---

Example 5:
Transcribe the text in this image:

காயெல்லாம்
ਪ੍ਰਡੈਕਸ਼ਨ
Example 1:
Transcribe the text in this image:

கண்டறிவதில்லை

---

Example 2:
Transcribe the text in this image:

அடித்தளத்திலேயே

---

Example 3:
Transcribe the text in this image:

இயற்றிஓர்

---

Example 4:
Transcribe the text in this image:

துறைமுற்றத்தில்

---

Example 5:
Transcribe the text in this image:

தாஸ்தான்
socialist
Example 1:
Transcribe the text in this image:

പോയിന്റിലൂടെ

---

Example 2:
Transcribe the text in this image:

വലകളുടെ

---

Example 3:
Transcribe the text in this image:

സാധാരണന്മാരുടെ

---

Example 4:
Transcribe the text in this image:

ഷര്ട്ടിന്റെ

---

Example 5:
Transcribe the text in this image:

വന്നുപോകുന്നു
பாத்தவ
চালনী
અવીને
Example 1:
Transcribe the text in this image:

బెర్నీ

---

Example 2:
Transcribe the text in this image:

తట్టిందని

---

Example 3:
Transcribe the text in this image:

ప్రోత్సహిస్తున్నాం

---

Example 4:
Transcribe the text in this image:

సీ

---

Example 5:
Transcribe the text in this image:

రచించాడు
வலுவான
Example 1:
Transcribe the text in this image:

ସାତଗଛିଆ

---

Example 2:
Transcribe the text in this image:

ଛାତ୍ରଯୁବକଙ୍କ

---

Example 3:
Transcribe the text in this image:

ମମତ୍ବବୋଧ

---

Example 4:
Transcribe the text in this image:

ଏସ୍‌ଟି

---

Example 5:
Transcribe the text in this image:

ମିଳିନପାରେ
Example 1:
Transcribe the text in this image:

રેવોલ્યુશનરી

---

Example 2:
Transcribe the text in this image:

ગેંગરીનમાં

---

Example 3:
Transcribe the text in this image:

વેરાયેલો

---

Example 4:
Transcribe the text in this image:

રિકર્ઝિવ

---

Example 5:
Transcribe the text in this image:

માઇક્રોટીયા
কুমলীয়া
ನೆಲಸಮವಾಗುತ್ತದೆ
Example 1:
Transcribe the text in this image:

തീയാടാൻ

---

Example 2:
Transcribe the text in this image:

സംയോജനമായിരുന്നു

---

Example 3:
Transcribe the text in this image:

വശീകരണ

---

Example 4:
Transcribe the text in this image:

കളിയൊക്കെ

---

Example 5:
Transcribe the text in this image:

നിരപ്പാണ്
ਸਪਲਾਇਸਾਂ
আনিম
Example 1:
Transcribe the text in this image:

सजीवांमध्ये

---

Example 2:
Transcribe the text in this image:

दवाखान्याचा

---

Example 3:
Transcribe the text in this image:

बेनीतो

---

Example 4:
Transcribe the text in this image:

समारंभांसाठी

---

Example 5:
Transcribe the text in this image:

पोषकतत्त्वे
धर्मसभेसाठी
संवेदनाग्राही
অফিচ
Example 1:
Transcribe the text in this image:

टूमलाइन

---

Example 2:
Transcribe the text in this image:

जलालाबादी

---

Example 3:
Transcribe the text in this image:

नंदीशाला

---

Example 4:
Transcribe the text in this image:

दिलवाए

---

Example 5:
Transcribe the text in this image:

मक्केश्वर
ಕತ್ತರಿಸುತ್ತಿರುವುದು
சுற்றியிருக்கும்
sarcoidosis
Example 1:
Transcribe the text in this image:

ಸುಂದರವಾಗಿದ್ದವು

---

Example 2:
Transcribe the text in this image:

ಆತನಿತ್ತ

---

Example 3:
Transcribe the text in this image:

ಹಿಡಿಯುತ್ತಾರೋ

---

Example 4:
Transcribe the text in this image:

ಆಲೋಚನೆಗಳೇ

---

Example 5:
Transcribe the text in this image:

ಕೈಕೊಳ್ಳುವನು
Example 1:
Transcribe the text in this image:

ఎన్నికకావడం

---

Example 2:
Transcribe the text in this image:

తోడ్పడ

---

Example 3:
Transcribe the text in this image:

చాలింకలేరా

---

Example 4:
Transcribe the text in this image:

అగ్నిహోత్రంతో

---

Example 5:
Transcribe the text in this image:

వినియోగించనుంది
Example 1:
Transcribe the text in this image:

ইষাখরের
· · ·
**Task objective**. What is needed is an exact copy of every entry.

**The answer**.
---

Example 5:
Transcribe the text in this image:

காயெல்லாம்
ਪ੍ਰਡੈਕਸ਼ਨ
Example 1:
Transcribe the text in this image:

கண்டறிவதில்லை

---

Example 2:
Transcribe the text in this image:

அடித்தளத்திலேயே

---

Example 3:
Transcribe the text in this image:

இயற்றிஓர்

---

Example 4:
Transcribe the text in this image:

துறைமுற்றத்தில்

---

Example 5:
Transcribe the text in this image:

தாஸ்தான்
socialist
Example 1:
Transcribe the text in this image:

പോയിന്റിലൂടെ

---

Example 2:
Transcribe the text in this image:

വലകളുടെ

---

Example 3:
Transcribe the text in this image:

സാധാരണന്മാരുടെ

---

Example 4:
Transcribe the text in this image:

ഷര്ട്ടിന്റെ

---

Example 5:
Transcribe the text in this image:

വന്നുപോകുന്നു
பாத்தவ
চালনী
અવીને
Example 1:
Transcribe the text in this image:

బెర్నీ

---

Example 2:
Transcribe the text in this image:

తట్టిందని

---

Example 3:
Transcribe the text in this image:

ప్రోత్సహిస్తున్నాం

---

Example 4:
Transcribe the text in this image:

సీ

---

Example 5:
Transcribe the text in this image:

రచించాడు
வலுவான
Example 1:
Transcribe the text in this image:

ସାତଗଛିଆ

---

Example 2:
Transcribe the text in this image:

ଛାତ୍ରଯୁବକଙ୍କ

---

Example 3:
Transcribe the text in this image:

ମମତ୍ବବୋଧ

---

Example 4:
Transcribe the text in this image:

ଏସ୍‌ଟି

---

Example 5:
Transcribe the text in this image:

ମିଳିନପାରେ
Example 1:
Transcribe the text in this image:

રેવોલ્યુશનરી

---

Example 2:
Transcribe the text in this image:

ગેંગરીનમાં

---

Example 3:
Transcribe the text in this image:

વેરાયેલો

---

Example 4:
Transcribe the text in this image:

રિકર્ઝિવ

---

Example 5:
Transcribe the text in this image:

માઇક્રોટીયા
কুমলীয়া
ನೆಲಸಮವಾಗುತ್ತದೆ
Example 1:
Transcribe the text in this image:

തീയാടാൻ

---

Example 2:
Transcribe the text in this image:

സംയോജനമായിരുന്നു

---

Example 3:
Transcribe the text in this image:

വശീകരണ

---

Example 4:
Transcribe the text in this image:

കളിയൊക്കെ

---

Example 5:
Transcribe the text in this image:

നിരപ്പാണ്
ਸਪਲਾਇਸਾਂ
আনিম
Example 1:
Transcribe the text in this image:

सजीवांमध्ये

---

Example 2:
Transcribe the text in this image:

दवाखान्याचा

---

Example 3:
Transcribe the text in this image:

बेनीतो

---

Example 4:
Transcribe the text in this image:

समारंभांसाठी

---

Example 5:
Transcribe the text in this image:

पोषकतत्त्वे
धर्मसभेसाठी
संवेदनाग्राही
অফিচ
Example 1:
Transcribe the text in this image:

टूमलाइन

---

Example 2:
Transcribe the text in this image:

जलालाबादी

---

Example 3:
Transcribe the text in this image:

नंदीशाला

---

Example 4:
Transcribe the text in this image:

दिलवाए

---

Example 5:
Transcribe the text in this image:

मक्केश्वर
ಕತ್ತರಿಸುತ್ತಿರುವುದು
சுற்றியிருக்கும்
sarcoidosis
Example 1:
Transcribe the text in this image:

ಸುಂದರವಾಗಿದ್ದವು

---

Example 2:
Transcribe the text in this image:

ಆತನಿತ್ತ

---

Example 3:
Transcribe the text in this image:

ಹಿಡಿಯುತ್ತಾರೋ

---

Example 4:
Transcribe the text in this image:

ಆಲೋಚನೆಗಳೇ

---

Example 5:
Transcribe the text in this image:

ಕೈಕೊಳ್ಳುವನು
Example 1:
Transcribe the text in this image:

ఎన్నికకావడం

---

Example 2:
Transcribe the text in this image:

తోడ్పడ

---

Example 3:
Transcribe the text in this image:

చాలింకలేరా

---

Example 4:
Transcribe the text in this image:

అగ్నిహోత్రంతో

---

Example 5:
Transcribe the text in this image:

వినియోగించనుంది
Example 1:
Transcribe the text in this image:

ইষাখরের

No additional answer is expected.